Housing and planning economist Ronan Lyons told the committee that Dublin Airbnb rentals were being driven by the current acute shortage in the hotel market, which will ease when the hotels currently in planning get built over coming years.

Lyons said the 15,000-20,000 empty properties around Dublin, a huge vacancy rate of about 10 per cent, are a much bigger contributor to the shortage in the city.

Policymakers should bring in a sensible and fair regulatory system for platforms such as Airbnb, covering issues such as standards and outlets for neighbours to complain. And then just let the company get on with it.

The real reason there is a housing shortage in this State is because we have a broken planning system and, for decades, there has also been an inherently ideological resistance in the Irish body politic to a mass public building programme.

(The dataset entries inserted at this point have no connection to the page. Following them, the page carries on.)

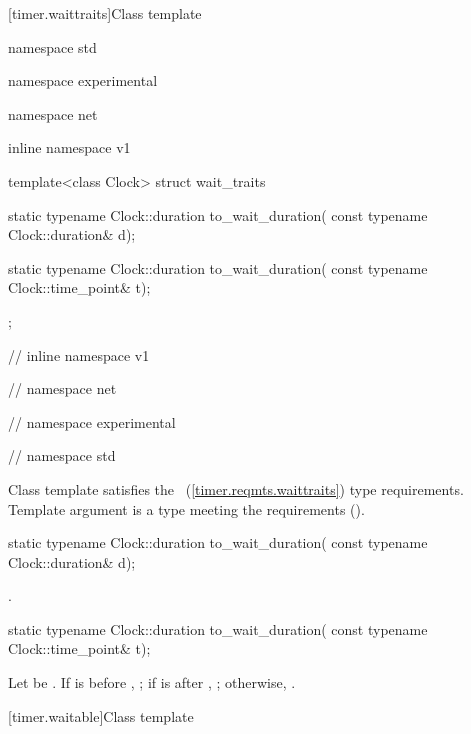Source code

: [timer.waittraits]{Class template }

%
\begin{codeblock}
namespace std {
namespace experimental {
namespace net {
inline namespace v1 {

  template<class Clock>
  struct wait_traits
  {
    static typename Clock::duration to_wait_duration(
      const typename Clock::duration& d);

    static typename Clock::duration to_wait_duration(
      const typename Clock::time_point& t);
  };

} // inline namespace v1
} // namespace net
} // namespace experimental
} // namespace std
\end{codeblock}

\pnum
Class template  satisfies the ~(\ref{timer.reqmts.waittraits}) type requirements. Template argument  is a type meeting the  requirements ().

%
\begin{itemdecl}
static typename Clock::duration to_wait_duration(
  const typename Clock::duration& d);
\end{itemdecl}

\begin{itemdescr}
\pnum
\returns {}.
\end{itemdescr}

%
\begin{itemdecl}
static typename Clock::duration to_wait_duration(
  const typename Clock::time_point& t);
\end{itemdecl}

\begin{itemdescr}
\pnum
\returns Let  be . If  is before , ; if  is after , ; otherwise, .
\end{itemdescr}


[timer.waitable]{Class template }

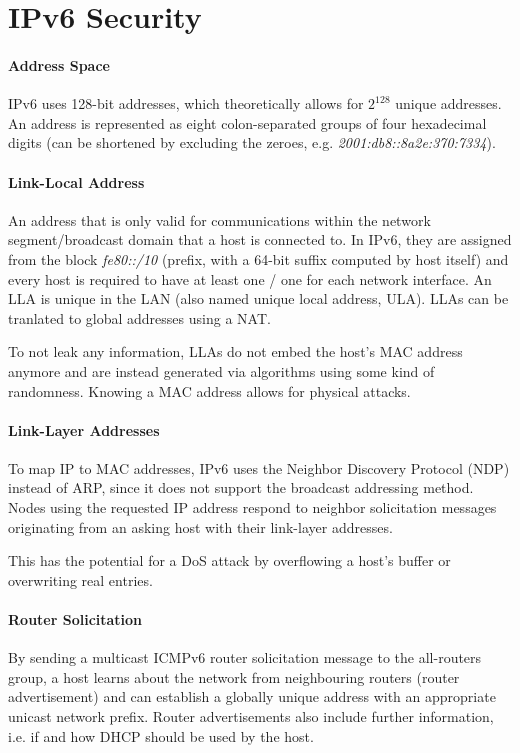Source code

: \section{IPv6 Security}

\paragraph{Address Space}
IPv6 uses 128-bit addresses, which theoretically allows for $2^{128}$ unique addresses. An address is represented as eight colon-separated groups of four hexadecimal digits (can be shortened by excluding the zeroes, e.g. \textit{2001:db8::8a2e:370:7334}).

\paragraph{Link-Local Address}
An address that is only valid for communications within the network segment/broadcast domain that a host is connected to. In IPv6, they are assigned from the block \textit{fe80::/10} (prefix, with a 64-bit suffix computed by host itself) and every host is required to have at least one / one for each network interface. An LLA is unique in the LAN (also named unique local address, ULA). LLAs can be tranlated to global addresses using a NAT.

To not leak any information, LLAs do not embed the host's MAC address anymore and are instead generated via algorithms using some kind of randomness. Knowing a MAC address allows for physical attacks.

\paragraph{Link-Layer Addresses} To map IP to MAC addresses, IPv6 uses the Neighbor Discovery Protocol (NDP) instead of ARP, since it does not support the broadcast addressing method. Nodes using the requested IP address respond to neighbor solicitation messages originating from an asking host with their link-layer addresses.

This has the potential for a DoS attack by overflowing a host's buffer or overwriting real entries.

\paragraph{Router Solicitation}
By sending a multicast ICMPv6 router solicitation message to the all-routers group, a host learns about the network from neighbouring routers (router advertisement) and can establish a globally unique address with an appropriate unicast network prefix. Router advertisements also include further information, i.e. if and how DHCP should be used by the host.

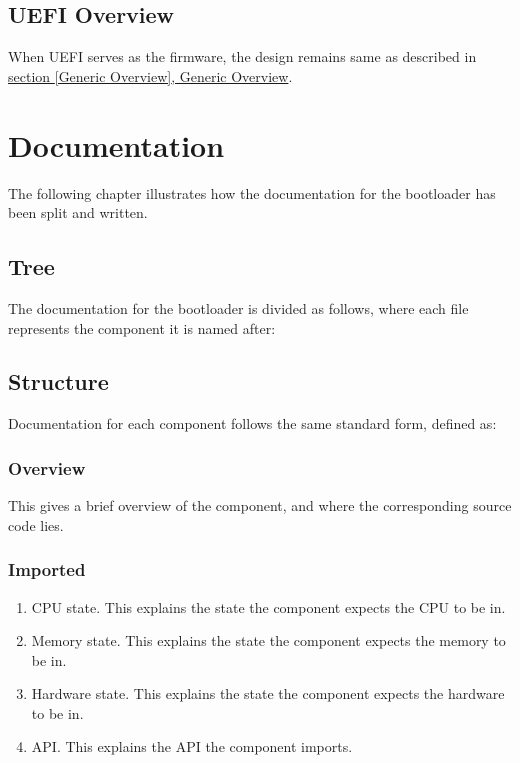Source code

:\documentclass[a4paper,oneside]{memoir}
\begin{document}
\section{UEFI Overview}

When UEFI serves as the firmware, the design remains same as described in \hyperref[Generic Overview]{section \ref*{Generic Overview}, Generic Overview}.

\chapter{Documentation}

The following chapter illustrates how the documentation for the bootloader has been split and written.

\section{Tree}

The documentation for the bootloader is divided as follows, where each file represents the component it is named after:\\


\section{Structure}

Documentation for each component follows the same standard form, defined as:

\subsection{Overview}

This gives a brief overview of the component, and where the corresponding source code lies.

\subsection{Imported}

\begin{enumerate}
    \item CPU state. This explains the state the component expects the CPU to be in.
    \item Memory state. This explains the state the component expects the memory to be in.
    \item Hardware state. This explains the state the component expects the hardware to be in.
    \item API. This explains the API the component imports.
\end{enumerate}
\end{document}
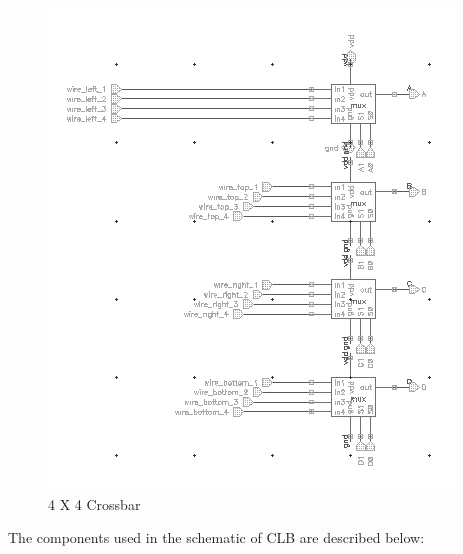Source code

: \begin{figure}[H]
\centering
\includegraphics[scale=1]{4_4_crossbar.png}
\caption{4 X 4 Crossbar}
\label{fig:Figure}
\end{figure}


The components used in the schematic of CLB are described below:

We need 40,000 new houses per year to solve this issue and the private sector isn’t yet capable of delivering them. Stop scapegoating web companies, and start building.

Footnotes

The carousel of senior management changes at companies connected to Denis O'Brien's Communicorp keeps spinning.

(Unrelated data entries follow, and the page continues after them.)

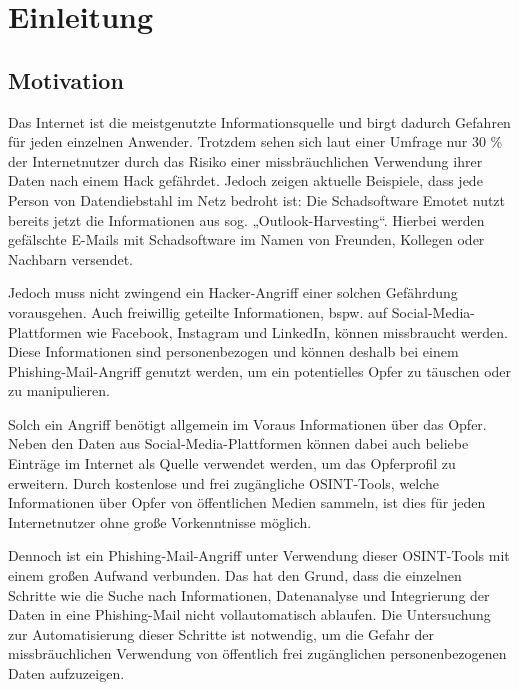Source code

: \chapter{Einleitung}
\label{cha:einleitung}

\section{Motivation}
Das Internet ist die meistgenutzte Informationsquelle und birgt dadurch Gefahren für jeden einzelnen Anwender.  \cite{Inforamtionsquellen} Trotzdem sehen sich laut einer Umfrage nur 30 \% der Internetnutzer durch das Risiko einer missbräuchlichen Verwendung ihrer Daten nach einem Hack gefährdet. \cite{AngstDatendiebstahl} Jedoch zeigen aktuelle Beispiele, dass jede Person von Datendiebstahl im Netz bedroht ist: Die Schadsoftware Emotet nutzt bereits jetzt die Informationen aus sog. „Outlook-Harvesting“. Hierbei werden gefälschte E-Mails mit Schadsoftware im Namen von Freunden, Kollegen oder Nachbarn versendet. \cite{bsiEmotet}

Jedoch muss nicht zwingend ein Hacker-Angriff einer solchen Gefährdung vorausgehen. Auch freiwillig geteilte Informationen, bspw. auf Social-Media-Plattformen wie Facebook, Instagram und LinkedIn, können missbraucht werden. Diese Informationen sind personenbezogen und können deshalb bei einem Phishing-Mail-Angriff genutzt werden, um ein potentielles Opfer zu täuschen oder zu manipulieren.

Solch ein Angriff benötigt allgemein im Voraus Informationen über das Opfer.  Neben den Daten aus Social-Media-Plattformen können dabei auch beliebe Einträge im Internet als Quelle verwendet werden, um das Opferprofil zu erweitern. Durch kostenlose und frei zugängliche OSINT-Tools, welche Informationen über Opfer von öffentlichen Medien sammeln, ist dies für jeden Internetnutzer ohne große Vorkenntnisse möglich. 

Dennoch ist ein Phishing-Mail-Angriff unter Verwendung dieser OSINT-Tools mit einem großen Aufwand verbunden. Das hat den Grund, dass die einzelnen Schritte wie die Suche nach Informationen, Datenanalyse und Integrierung der Daten in eine Phishing-Mail nicht vollautomatisch ablaufen. Die Untersuchung zur Automatisierung dieser Schritte ist notwendig, um die Gefahr der missbräuchlichen Verwendung von öffentlich frei zugänglichen personenbezogenen Daten aufzuzeigen.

Media Central, which is owned by O'Brien's friend and fellow Frontline Defenders director Jim Conway, is the outsourcing provider of advertising sales to Communicorp. When it won a contract from the radio group in recent months, many staff switched over from the group's Communicorp One to Media Central.

Three of the most senior former Communicorp One advertising staff are now leaving. Maria McKenzie, the former director of advertising who began her career at O'Brien's beloved 98FM, will leave at the end of the month. Head of sponsorship Frank Dillon is also on his way out the door. They will be joined by head of solutions and insights Deborah Carpenter.

Meanwhile, Communicorp is expected to continue its lobbying campaign against the prospect of the Broadcasting Authority of Ireland issuing new FM new radio licences in a market where the incumbents struggle to make money. It is hard to argue against O’Brien’s logic on that one.

The boom really must be back. We have found a winner for the most Tigerish job title in the land, and it resides at majority State-owned AIB.

Among the speakers at a marketing conference in the National Concert Hall later this month will be Mark Brennan, the bank's "head of key moments".

No offence to Brennan, who didn’t create the title. But what on Earth is a head of key moments? It is a new role, which was established in May. The recruitment ad says it revolves around marketing AIB to customers at the “key moments” in their lives: presumably when buying their first house, first car, etc.

It is essentially a brand manager’s role. So why not call it that? Marketers, bloody hell. When the time comes, they will be the first against the wall (after the accountants, the solicitors, the insurance underwriters and, probably, the journalists).